A fine example of that war movie staple — the men on a mission caper, which could just as easily be dubbed the “MacLean” given most of them are based on Alistair MacLane’s popular boy’s own adventure novels that while trivialising the violent truths of warfare, tend to be an absolute hoot anyway. This one was even scripted by the author, and is so far-fetched its po-faced façade nearly cracks, and, more unusually, proves to be as dense and complicated as a spy story, where only poor befuddled Clint Eastwood seems to stick on the side of good.
The set-up has all it could possibly need to fire-up its brash formula of action, adventure and intrigue: a crack team of commandoes sent to pluck a captured general from, you got it, an impregnable Nazi fortress stuck on the stop of an icy mountain accessed only by a cable car. Imagine the possibilities! Brian G. Hutton does, and rustles up some unforgettable stuntwork — the spectacular leap between cable cars has enflamed schoolboy imaginations and be instantly recalled long into adult . As a mission movie it has a keen atmosphere and a striking cast: Richard Burton gets most of the juicy, Eastwood just looks great in a stolen Nazi uniform, while good salts like Michael Horden and Patrick Wymark and fetching Ingrid Pitt fill out the requisite host of characters.

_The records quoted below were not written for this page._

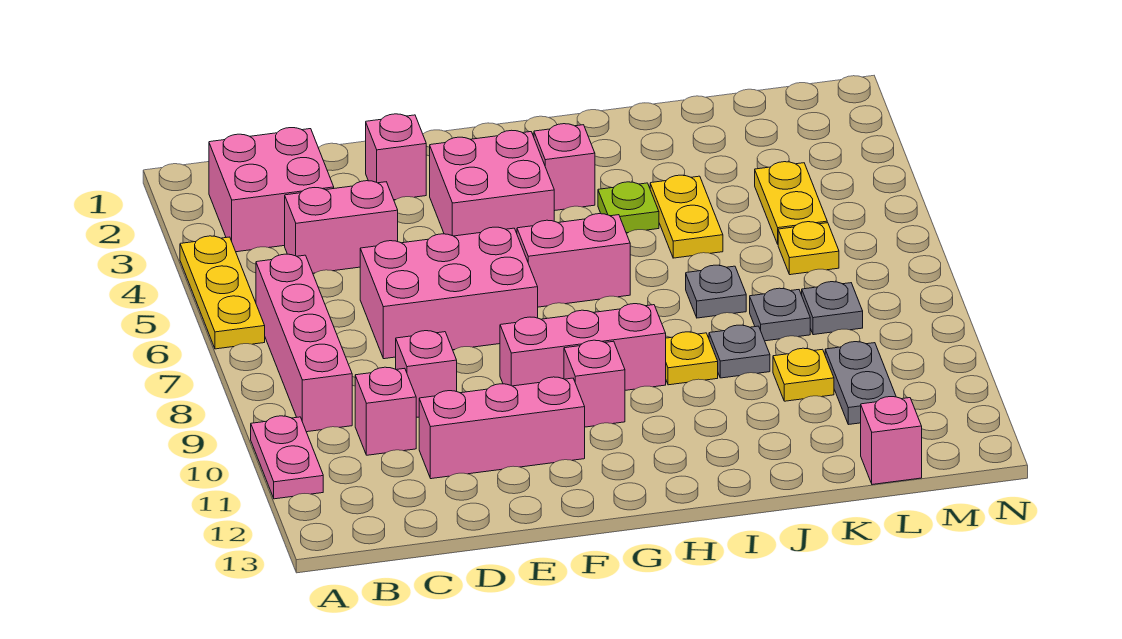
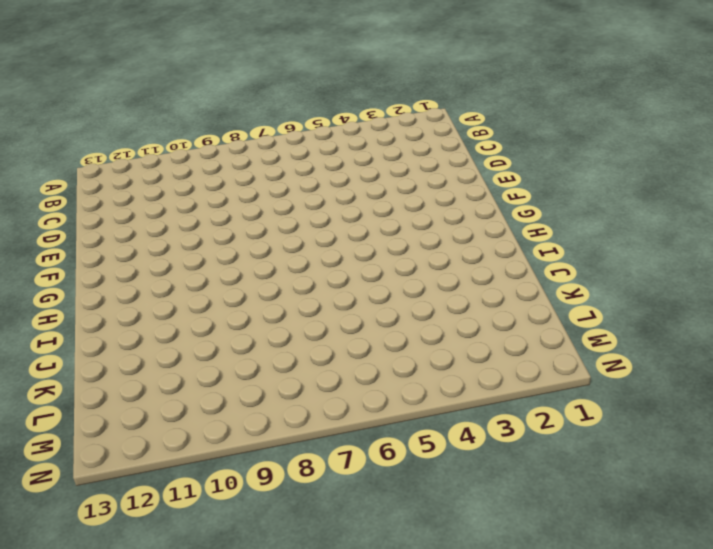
none -> yellow plate A4:A6 level 1
none -> pink plate A10:A11 level 1
none -> pink brick B2:C3 level 1

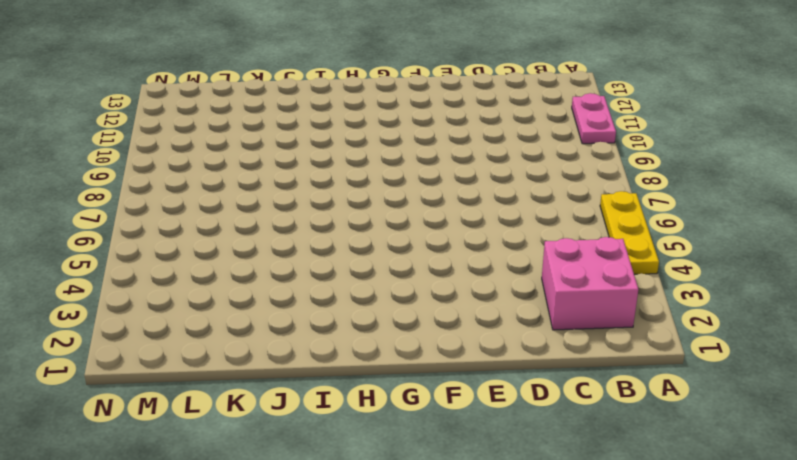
none -> pink brick B6:B9 level 1
none -> pink brick C4:D4 level 1
none -> pink brick C10 level 1

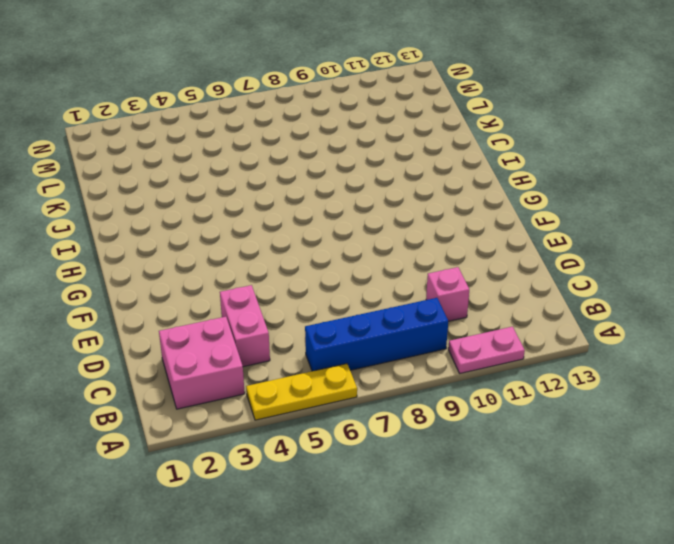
blue brick B6:B9 level 1 -> pink brick B6:B9 level 1
none -> pink brick D6:F7 level 1
none -> pink brick D9 level 1
none -> pink brick D11:F11 level 1

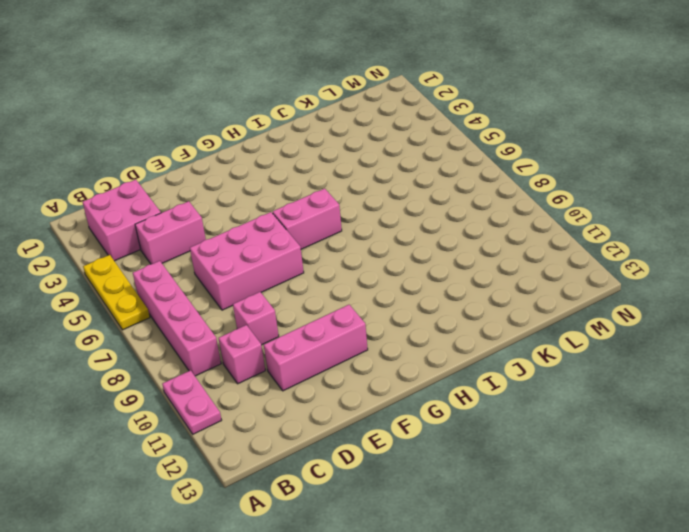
none -> pink brick E2 level 1
none -> pink brick F3:G4 level 1
none -> pink brick F9:H9 level 1

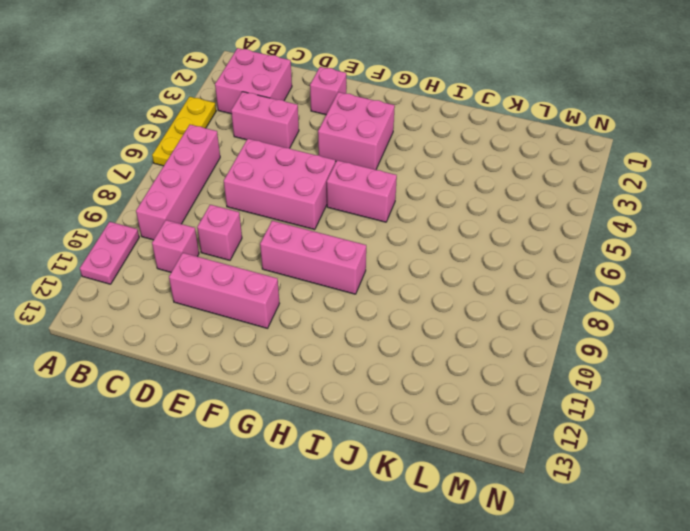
none -> pink brick G10 level 1
none -> pink brick H3 level 1
none -> lime plate I4 level 1

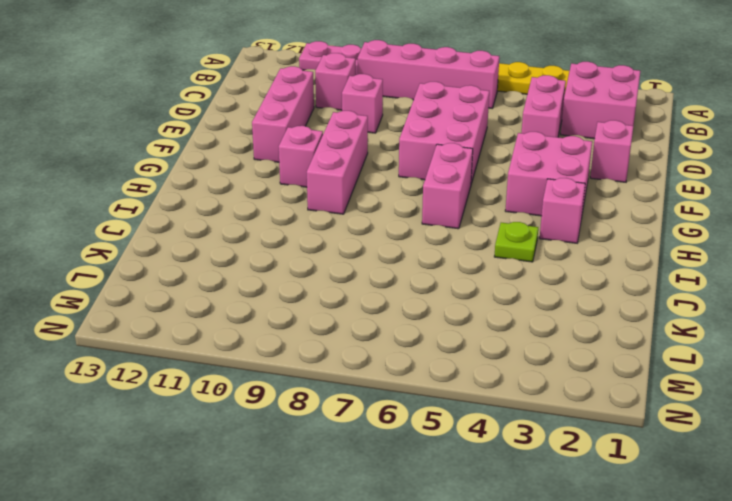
none -> yellow plate I9 level 1
none -> yellow plate J4:J5 level 1
none -> grey plate J7 level 1

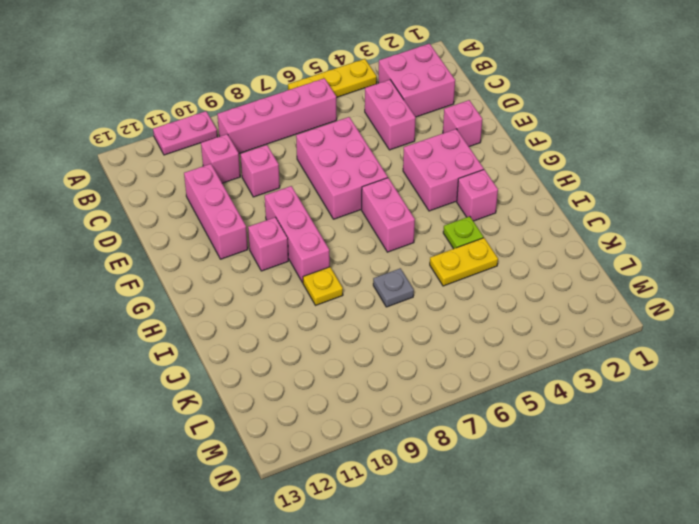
none -> grey plate J9 level 1
none -> grey plate K8 level 1
none -> yellow plate K10 level 1

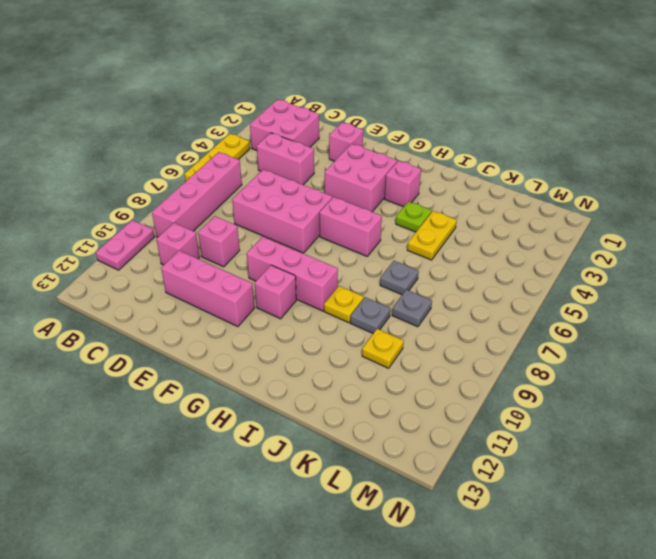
none -> yellow plate L4:L5 level 1
none -> yellow plate L6 level 1
none -> grey plate L8 level 1

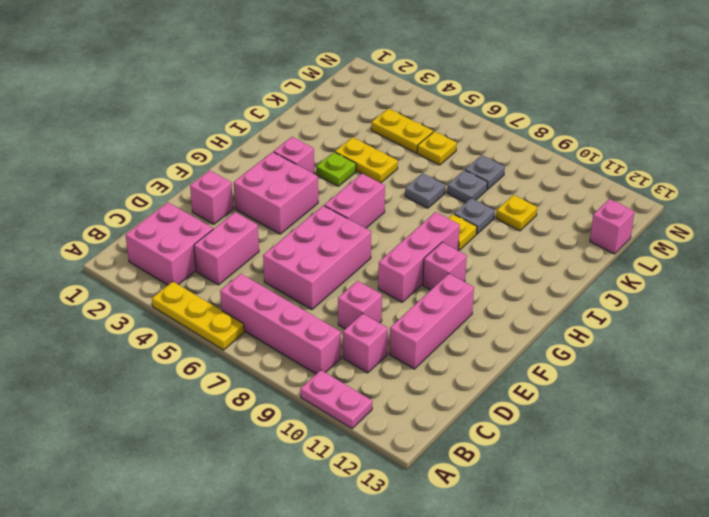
none -> grey plate L10:L11 level 1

Where the film has become so famously confusing is in its cacophony of subplots and reversals — Burton’s tricky major must swap sides fifteen times. Their quarry, the American general, has the plans for D-Day in his head that must not fall into German hands (is it easier to kill than rescue him?), then there is a rat in their camp (why-oh-why?), and what is sneaky Mary Ure doing parachuting in after the main team (apart from for some sexual tension)? All this requires reams of boggy exposition to be reeled off by Burton during a hilarious if pace-murdering sequence, and the real secret behind the whole mission just makes you want to throw bricks at the screen. You’ve had a rare old time getting there, though.